Not that sleaze could have saved this movie; it surely couldn't save the novel. Both collapse under the weight of a story that is ridiculous in its contrivance. (SPOILERS AHEAD). There are two half-brothers. One is a suicidal sex maniac who fabricates racist pamphlets, masturbates on his pupils' homework essays, and falls in love with a swinger-club co-swinger. Unfortunately, this love of his life first becomes quadroplegic, then commits suicide. The second brother is a scientist disinterested in sex, but he also meets a woman who also lands in hospital (at least they both stay alive). Her former lover became a mass murderer in a satanic sect, by the way; not that it matters. Two more women die, in fact, providing the movie with an acceptable body count.

So that's how much plot is needed to lament how sex spoils our lives. If all this sounds ridiculous, wait to see how the two brothers solve their problems. One lands in a psychiatric ward where he can hallucinate about his deceased lover. You figure he will never write nazi prose or set foot in a swinger club again, so we can be happy for him. The other guy finds out how to clone humans so that sex is no longer needed in the first place; as a result, world peace ensues. I don't make this up.

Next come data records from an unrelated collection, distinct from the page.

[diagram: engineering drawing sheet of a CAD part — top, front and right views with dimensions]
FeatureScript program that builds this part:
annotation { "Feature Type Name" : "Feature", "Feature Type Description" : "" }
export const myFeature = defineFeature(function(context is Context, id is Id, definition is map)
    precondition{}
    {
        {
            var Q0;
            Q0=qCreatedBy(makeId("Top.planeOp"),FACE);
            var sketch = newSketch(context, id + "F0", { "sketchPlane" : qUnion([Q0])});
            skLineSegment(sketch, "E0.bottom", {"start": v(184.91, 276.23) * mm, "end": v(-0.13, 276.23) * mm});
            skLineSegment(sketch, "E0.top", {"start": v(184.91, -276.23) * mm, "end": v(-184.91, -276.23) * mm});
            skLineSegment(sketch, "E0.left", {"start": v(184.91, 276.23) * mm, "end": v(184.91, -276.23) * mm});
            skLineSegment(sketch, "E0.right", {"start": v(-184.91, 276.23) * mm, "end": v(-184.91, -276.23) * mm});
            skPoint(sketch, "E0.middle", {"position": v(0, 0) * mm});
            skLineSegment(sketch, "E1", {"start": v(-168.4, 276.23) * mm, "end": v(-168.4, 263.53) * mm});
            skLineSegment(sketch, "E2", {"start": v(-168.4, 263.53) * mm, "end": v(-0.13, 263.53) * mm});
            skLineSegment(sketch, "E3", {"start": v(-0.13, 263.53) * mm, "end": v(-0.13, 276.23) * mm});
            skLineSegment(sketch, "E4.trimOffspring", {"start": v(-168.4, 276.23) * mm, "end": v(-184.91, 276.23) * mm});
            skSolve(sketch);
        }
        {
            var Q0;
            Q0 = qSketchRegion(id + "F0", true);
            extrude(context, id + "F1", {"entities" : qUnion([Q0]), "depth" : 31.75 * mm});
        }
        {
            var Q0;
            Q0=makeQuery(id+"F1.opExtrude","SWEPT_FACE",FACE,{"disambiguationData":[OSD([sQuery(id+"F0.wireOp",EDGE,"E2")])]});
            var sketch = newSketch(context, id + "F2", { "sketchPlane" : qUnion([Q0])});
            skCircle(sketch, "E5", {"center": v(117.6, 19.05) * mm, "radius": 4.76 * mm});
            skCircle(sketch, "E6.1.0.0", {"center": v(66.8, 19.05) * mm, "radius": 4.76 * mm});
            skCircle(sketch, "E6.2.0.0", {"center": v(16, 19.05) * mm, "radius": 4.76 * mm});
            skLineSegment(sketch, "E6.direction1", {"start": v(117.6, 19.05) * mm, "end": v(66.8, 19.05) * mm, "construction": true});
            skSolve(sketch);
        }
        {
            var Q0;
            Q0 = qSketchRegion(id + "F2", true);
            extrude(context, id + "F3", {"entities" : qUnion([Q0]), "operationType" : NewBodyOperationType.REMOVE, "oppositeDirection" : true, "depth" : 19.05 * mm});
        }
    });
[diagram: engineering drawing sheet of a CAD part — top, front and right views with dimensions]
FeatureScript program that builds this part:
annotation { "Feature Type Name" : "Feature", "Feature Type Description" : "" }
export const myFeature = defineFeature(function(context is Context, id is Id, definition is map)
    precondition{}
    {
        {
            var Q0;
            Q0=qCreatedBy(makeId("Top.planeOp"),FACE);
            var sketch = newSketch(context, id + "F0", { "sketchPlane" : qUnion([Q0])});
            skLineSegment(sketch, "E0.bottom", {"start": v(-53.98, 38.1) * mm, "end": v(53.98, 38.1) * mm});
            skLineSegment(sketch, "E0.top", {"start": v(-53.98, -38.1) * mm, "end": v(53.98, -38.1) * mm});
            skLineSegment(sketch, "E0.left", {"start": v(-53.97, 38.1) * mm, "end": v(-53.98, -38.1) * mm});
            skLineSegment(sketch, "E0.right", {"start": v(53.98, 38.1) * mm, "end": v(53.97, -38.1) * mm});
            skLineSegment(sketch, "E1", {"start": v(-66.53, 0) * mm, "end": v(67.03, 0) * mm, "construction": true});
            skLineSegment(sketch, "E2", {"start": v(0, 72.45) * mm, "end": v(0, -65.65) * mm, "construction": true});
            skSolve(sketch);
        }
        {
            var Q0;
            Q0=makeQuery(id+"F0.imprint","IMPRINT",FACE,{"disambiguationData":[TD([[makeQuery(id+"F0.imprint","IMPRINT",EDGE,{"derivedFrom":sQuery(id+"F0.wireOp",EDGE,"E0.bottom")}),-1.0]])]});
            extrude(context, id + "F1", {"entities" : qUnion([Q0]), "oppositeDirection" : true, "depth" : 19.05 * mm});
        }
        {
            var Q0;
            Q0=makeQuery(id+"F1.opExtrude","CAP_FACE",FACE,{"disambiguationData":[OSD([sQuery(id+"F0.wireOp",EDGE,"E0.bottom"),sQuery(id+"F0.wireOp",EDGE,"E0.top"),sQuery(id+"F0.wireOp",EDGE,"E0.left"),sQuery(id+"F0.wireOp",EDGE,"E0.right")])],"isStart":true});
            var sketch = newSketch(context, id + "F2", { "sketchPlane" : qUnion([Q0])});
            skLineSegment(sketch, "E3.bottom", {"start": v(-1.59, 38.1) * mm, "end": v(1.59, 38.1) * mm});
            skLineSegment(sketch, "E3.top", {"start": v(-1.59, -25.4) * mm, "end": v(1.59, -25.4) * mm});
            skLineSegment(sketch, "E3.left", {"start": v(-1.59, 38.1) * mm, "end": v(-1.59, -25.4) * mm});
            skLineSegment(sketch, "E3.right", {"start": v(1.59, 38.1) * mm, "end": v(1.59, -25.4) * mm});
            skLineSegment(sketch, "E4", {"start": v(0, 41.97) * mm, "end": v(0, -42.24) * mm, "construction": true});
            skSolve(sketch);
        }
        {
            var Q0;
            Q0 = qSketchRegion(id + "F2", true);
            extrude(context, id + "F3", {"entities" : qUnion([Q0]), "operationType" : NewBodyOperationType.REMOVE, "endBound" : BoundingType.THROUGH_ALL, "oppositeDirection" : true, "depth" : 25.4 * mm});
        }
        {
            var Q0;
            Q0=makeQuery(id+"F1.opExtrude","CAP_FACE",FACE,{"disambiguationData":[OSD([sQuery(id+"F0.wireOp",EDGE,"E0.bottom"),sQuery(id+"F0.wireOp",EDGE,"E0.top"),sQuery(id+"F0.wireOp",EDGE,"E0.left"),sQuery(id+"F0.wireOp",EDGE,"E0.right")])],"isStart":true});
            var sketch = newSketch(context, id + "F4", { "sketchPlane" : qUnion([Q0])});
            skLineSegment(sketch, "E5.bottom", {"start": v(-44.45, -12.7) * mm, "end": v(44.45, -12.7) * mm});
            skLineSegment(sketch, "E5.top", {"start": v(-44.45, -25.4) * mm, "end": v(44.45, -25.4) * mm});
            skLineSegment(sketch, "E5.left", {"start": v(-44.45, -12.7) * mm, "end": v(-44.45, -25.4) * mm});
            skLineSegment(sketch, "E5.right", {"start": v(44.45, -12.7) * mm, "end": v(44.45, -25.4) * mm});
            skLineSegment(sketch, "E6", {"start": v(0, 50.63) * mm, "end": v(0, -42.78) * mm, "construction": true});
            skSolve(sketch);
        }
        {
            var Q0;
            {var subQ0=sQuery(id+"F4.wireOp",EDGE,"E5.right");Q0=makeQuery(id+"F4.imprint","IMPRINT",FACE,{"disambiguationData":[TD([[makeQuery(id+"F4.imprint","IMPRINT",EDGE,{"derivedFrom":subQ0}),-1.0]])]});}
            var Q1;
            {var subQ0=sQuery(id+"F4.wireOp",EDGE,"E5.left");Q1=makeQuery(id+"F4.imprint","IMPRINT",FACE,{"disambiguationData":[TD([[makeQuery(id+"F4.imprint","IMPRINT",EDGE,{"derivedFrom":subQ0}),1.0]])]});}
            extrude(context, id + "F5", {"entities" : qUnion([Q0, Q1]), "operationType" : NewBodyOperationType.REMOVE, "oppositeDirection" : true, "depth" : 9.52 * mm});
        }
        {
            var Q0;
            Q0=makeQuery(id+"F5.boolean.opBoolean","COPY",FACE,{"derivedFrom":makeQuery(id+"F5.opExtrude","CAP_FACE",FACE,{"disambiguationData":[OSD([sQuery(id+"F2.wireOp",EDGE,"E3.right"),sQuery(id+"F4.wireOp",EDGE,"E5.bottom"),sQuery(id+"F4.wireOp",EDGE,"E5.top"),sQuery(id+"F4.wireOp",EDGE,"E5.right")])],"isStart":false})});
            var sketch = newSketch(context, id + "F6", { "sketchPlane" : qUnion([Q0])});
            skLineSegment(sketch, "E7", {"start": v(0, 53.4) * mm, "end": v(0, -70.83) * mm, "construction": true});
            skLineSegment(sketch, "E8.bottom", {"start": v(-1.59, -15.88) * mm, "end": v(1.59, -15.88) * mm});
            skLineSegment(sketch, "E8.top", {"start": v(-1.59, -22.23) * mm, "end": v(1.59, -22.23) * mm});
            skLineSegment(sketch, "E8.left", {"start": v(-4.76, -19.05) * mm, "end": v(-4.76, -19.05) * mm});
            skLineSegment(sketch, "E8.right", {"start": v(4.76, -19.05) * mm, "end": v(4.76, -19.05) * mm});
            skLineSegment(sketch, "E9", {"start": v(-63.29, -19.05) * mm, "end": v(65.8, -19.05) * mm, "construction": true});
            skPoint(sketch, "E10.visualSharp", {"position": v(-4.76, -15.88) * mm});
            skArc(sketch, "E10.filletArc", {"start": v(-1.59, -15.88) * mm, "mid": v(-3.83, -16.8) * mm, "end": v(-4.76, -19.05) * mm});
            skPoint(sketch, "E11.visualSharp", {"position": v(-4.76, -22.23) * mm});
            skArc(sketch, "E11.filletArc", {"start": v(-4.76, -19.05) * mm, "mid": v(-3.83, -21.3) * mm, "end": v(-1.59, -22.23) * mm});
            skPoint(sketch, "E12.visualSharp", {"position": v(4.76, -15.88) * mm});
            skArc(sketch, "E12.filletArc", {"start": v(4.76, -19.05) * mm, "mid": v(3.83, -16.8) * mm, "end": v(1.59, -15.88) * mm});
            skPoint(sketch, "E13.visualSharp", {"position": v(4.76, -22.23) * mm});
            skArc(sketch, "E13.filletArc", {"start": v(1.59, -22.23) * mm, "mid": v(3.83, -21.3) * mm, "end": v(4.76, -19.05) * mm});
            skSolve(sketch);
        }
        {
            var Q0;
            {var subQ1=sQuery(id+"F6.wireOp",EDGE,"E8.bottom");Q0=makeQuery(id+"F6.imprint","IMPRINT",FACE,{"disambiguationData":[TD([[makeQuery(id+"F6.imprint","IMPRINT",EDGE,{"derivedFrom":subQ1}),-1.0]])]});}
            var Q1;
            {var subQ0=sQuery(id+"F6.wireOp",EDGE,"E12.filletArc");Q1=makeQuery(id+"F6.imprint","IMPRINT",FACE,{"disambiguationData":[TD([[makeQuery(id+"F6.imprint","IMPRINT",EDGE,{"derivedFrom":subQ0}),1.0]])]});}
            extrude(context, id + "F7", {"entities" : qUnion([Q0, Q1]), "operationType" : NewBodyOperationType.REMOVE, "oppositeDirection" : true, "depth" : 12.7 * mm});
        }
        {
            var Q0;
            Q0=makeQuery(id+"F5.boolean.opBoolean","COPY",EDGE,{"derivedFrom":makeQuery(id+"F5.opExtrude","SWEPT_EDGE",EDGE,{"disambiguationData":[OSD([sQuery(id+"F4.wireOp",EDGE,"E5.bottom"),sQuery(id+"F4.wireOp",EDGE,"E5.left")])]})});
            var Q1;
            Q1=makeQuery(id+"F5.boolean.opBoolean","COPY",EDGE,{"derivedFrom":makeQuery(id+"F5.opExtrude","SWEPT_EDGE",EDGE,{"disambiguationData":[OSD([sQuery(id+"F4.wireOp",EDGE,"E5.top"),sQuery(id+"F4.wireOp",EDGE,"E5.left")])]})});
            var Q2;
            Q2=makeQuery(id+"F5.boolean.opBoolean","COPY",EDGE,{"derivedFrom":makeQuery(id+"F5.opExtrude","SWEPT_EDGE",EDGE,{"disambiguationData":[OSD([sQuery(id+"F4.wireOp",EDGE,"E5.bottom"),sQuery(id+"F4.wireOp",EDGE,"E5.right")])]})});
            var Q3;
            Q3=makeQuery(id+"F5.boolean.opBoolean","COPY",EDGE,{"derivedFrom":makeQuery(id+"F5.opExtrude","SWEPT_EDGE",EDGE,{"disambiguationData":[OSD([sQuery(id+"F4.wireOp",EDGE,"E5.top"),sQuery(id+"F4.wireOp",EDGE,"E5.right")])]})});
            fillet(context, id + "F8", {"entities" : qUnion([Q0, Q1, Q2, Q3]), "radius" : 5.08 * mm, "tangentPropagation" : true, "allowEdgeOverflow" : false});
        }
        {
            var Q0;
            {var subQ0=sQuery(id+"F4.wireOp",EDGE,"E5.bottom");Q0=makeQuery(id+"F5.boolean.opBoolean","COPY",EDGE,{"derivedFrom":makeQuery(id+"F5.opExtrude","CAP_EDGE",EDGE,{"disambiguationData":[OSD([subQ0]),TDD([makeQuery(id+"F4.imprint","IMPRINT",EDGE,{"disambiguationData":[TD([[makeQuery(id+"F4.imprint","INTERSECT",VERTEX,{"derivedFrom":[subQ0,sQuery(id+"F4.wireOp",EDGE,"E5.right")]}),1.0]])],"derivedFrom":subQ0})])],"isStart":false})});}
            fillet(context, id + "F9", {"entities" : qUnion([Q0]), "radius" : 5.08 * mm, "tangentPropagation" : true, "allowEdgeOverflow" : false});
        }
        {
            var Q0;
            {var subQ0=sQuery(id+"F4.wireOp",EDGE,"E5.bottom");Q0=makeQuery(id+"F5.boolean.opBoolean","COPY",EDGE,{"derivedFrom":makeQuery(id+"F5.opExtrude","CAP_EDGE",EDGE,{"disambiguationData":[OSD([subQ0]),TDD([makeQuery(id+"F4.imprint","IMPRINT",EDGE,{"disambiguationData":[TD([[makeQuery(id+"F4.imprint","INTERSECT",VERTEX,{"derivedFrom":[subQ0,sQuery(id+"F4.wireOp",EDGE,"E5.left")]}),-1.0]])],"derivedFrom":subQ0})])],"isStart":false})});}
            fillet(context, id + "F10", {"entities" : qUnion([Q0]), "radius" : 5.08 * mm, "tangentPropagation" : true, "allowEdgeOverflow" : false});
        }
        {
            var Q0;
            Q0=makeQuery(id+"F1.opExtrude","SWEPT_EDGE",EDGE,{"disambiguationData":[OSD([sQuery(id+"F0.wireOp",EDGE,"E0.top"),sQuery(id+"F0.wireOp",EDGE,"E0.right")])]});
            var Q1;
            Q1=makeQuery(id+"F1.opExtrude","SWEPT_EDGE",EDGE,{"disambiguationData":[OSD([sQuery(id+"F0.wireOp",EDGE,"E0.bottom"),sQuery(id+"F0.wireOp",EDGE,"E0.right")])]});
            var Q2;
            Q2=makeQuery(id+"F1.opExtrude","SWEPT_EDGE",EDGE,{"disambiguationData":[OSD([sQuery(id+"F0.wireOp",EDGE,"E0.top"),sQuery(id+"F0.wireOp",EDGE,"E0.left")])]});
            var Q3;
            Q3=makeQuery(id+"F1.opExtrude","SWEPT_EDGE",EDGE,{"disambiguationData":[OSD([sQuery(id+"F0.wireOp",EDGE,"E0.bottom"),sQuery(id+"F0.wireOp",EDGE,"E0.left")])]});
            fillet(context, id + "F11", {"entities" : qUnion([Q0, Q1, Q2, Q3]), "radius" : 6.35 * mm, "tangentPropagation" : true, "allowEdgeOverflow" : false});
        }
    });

Houellebecqs novel sort of worked for two reasons. First, because of the sheer exploitation value of the book, the sleaze factor. Second, because of a certain frankness and urgency that Houellebecq brought to this work (his subsequent books became more and more formulaic, right down to the unaccepatable "Platform"). Director/Screenwriter Oskar Roehler grossly underestimated these factors when he tried to adapt this stuff for his all-star cast. As a result, his movie is not only undaring and boring but fundamentally lifeless. The crap that Houellebecq wrote was heartfelt at least; the crap that Roehler shot was just the crap it was.

The four stars I am willing to throw at this movie are all for the adorable Nina Hoss in the role of the brother's hippie mom. All for you, Nina, and don't you share them with the other kids!